Björck and Piasta began collaborating together in school: Among their first shared endeavors was the video Bronze Age Stone Phone, shot at Hagbard’s Gallow, Vargö Island and the Umeå River, near where Björck grew up. In the bright northern light, Piasta’s camera panned monoliths and carvings from bronze-age sacred burial sites, often focusing in on a girl holding a rock to her ear, as if listening on a cell phone. The short film’s soundtrack—composed by Björck —underscored a dreamy awareness of eternity and contemporaneity converging.

The confluence of geological and technological is a theme in several of Piasta’s works: In March 2012, she presented a series of works-on-pedestals called Sculptures for Listening to Inaudible Frequencies: Pyrite Radios. Visually lyrical on their own, these are also working receivers made from wood, copper wire, earphones, scrap metal, and fool’s gold (a crystal diode). “I’m fascinated by the instruments we use to comprehend phenomena that are otherwise incomprehensible—for instance a particle collider,” Piasta explains.  Similarly, “the art object makes a concept perceptible. It’s a scientific tool in that respect: It allows you to manifest an idea, continue an ongoing investigation.”

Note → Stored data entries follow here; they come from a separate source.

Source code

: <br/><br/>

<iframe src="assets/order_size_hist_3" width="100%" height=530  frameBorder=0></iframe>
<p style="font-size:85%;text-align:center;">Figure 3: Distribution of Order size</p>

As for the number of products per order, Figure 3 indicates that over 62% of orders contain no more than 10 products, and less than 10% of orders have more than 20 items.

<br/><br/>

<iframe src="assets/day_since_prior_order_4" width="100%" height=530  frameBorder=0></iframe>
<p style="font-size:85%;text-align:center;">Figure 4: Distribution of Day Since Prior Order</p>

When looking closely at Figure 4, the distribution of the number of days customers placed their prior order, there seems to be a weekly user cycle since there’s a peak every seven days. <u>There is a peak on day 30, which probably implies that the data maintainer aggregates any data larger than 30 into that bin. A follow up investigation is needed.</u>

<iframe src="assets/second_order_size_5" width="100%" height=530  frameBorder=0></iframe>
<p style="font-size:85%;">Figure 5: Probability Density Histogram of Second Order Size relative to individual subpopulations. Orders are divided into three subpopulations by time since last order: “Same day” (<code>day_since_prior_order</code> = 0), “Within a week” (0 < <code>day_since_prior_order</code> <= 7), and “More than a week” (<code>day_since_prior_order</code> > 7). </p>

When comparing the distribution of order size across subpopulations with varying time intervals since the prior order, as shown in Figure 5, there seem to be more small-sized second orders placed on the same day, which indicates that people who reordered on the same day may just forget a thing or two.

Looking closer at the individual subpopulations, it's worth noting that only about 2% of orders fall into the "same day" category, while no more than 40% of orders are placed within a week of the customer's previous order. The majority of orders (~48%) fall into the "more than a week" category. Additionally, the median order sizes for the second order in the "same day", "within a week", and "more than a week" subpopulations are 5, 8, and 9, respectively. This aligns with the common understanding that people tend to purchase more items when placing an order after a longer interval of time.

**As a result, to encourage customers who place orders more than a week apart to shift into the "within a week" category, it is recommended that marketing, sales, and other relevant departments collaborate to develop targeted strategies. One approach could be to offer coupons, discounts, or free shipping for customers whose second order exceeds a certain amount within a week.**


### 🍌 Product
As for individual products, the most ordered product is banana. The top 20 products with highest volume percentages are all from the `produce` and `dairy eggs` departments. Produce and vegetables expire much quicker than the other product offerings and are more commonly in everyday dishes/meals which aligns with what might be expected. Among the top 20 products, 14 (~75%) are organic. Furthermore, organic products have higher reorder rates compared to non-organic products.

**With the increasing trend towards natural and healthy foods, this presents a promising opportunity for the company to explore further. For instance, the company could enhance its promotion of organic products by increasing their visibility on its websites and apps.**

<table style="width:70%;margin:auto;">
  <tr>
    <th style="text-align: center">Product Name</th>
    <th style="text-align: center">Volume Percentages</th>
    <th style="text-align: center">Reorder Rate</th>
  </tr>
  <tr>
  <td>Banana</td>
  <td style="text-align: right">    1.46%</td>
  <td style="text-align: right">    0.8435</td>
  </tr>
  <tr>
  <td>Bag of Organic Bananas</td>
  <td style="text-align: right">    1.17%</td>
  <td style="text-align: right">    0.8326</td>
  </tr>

At the Banff residency, Piasta and Björck spent days doing field investigations, allowing their findings to filter into their artwork back in the studio. On mountain hikes, they studied the area’s indigenous flora and geology, recording their findings with rented tech equipment. Piasta’s relationship to sound in situ came together in Plein Air Travelling Sound Box, her wood-and-speaker assemblage that—easily carried from place to place—suggests sound as a traditional artist’s tool, as portable as a travel paint set. Meanwhile Bjork’s interests brought him to investigate the North American culture of baseball, which he explains (growing up in Nordic territory) has many aspects that are exotic to him. This ultimately led him to make a series of sculptural baseballs and bats—made from both utilitarian wood, and symbolic ceramic—and also to the duo’s second collaborative video, Practice, which captures a ball game played in the Canadian pine forests.

I asked what’s next after these summer investigations. While Laura mused that she was considering doing future sculptures in bronze, “I’m still thinking about poetry and baseball,” Björck said. “And the creatures here, especially prairie dogs. I shared an apple with a prairie dog today. They’re pretty friendly.”